This code can solve 1D shock tube problem using FVM method. Currently the following Riemann solvers are implemented:
- Godunov (Exact Riemann solver)
- Roe
- AUSM
- HLL
- HLLC
Note that the Godunov Riemann solver is rewritten from this repository: ToroExact. Other approximate Riemann solvers mainly refers to Toro's book: Riemann Solvers a n d Numerical Methods for Fluid Dynamics and this MATLAB code: Approximate Riemann Solvers.
And the code supports two reconstruction methods:
- 0th-order
- MUSCL-TVD
- 5th-order WENO
Three time-advancement techniques are implemented:
- 3th-order Runge-Kutta
- 4rd-order Runge-Kutta
- Euler time-advancement
On the other hand, the code also supports WENO 5th-order finite-difference discretization using characteristic decomposition method to compute the flux. To make the code operate in finite-difference mode, just set the argument FD to True when the Euler1D object is instantiated.
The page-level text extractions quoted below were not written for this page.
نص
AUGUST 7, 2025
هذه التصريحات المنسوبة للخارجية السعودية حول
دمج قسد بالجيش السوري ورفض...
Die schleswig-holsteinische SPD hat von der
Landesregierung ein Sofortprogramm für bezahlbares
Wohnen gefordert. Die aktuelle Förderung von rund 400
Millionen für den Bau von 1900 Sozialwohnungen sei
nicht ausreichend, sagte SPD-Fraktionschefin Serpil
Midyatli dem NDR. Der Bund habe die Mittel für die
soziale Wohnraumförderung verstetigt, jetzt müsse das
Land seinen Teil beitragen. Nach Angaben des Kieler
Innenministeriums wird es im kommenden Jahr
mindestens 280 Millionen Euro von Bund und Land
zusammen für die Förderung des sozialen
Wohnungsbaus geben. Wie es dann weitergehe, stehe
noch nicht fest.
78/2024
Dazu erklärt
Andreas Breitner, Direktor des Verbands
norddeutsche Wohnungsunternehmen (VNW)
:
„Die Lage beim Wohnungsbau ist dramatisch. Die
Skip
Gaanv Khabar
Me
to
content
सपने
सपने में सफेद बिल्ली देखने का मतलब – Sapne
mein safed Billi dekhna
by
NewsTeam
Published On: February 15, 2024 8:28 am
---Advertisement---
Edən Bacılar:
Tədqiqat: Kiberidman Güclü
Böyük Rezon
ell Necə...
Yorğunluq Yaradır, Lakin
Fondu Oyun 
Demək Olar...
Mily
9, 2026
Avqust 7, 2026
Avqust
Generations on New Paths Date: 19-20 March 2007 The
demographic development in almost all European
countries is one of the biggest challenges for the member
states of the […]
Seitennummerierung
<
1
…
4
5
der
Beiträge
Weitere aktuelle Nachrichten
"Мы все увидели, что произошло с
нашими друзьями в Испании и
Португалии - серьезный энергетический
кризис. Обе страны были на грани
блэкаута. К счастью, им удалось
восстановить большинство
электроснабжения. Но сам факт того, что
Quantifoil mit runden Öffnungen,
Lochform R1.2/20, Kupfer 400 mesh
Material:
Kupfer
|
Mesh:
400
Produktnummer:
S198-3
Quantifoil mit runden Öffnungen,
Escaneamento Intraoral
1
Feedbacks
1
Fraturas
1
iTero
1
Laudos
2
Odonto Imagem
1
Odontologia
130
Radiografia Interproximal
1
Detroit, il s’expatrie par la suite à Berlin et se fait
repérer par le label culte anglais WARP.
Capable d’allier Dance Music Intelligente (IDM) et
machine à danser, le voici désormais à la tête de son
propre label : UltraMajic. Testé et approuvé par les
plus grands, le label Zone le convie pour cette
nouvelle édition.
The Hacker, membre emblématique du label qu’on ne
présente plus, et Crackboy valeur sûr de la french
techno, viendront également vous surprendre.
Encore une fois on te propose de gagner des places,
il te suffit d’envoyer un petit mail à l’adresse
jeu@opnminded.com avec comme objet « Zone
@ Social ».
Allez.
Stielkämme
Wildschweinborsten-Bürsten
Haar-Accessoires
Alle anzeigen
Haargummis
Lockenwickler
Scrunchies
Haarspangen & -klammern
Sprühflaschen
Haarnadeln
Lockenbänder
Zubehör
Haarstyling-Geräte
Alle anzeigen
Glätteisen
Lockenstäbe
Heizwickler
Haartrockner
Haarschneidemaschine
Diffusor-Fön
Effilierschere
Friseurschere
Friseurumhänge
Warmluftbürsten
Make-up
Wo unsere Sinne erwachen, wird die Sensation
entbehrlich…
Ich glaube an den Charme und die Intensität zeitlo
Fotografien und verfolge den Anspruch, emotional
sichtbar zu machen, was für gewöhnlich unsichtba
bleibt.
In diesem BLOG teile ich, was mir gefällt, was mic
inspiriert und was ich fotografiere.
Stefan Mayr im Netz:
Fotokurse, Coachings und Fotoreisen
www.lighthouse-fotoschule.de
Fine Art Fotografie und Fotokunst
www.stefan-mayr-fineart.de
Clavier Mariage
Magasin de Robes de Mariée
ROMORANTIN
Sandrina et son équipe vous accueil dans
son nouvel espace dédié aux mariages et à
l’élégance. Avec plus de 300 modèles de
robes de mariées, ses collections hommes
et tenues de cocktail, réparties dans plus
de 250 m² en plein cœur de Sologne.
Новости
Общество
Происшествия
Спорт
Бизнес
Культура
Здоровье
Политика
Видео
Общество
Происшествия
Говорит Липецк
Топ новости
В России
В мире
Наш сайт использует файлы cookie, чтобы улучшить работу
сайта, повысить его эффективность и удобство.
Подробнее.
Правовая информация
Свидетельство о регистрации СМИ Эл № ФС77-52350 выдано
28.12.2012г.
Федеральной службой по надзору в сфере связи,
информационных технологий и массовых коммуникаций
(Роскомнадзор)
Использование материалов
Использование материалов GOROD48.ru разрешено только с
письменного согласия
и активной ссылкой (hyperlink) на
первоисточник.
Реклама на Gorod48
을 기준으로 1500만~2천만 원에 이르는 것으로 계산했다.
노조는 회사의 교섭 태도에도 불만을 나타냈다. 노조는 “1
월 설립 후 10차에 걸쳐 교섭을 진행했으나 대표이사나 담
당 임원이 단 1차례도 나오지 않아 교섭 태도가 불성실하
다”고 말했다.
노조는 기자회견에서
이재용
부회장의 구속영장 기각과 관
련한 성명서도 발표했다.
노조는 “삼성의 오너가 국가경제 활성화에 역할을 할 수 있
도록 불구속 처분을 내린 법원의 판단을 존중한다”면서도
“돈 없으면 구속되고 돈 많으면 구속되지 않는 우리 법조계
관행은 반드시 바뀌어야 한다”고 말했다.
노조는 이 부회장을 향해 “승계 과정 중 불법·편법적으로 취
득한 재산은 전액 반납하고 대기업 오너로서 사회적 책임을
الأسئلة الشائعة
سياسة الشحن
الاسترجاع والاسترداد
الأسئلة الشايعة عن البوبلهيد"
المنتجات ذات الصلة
solver = Euler1D.Euler1D("./HLLCTest_WENO/SOD-WENO.txt", FD = True)
Below is the result of SOD shock tube problem (t = 0.25) solved by Godunov, Roe, HLL, and HLLC method. The computational domain consists 300 cells and 0-order reconstruction is used.
Shu-Ohser problem is solved on 500 cells using the MUSCL-TVD method and the 5th-order WENO method. HLLC Riemann solver gives the flux on the interface. It can be seen that the 5-th order WENO method gives a much better resolution of the high frequency oscillation near the discontinuity.
The initial condition, the location of discontinuity, and the numerical methods can be specified in the control files. The examples of control files can be found in *Test directories.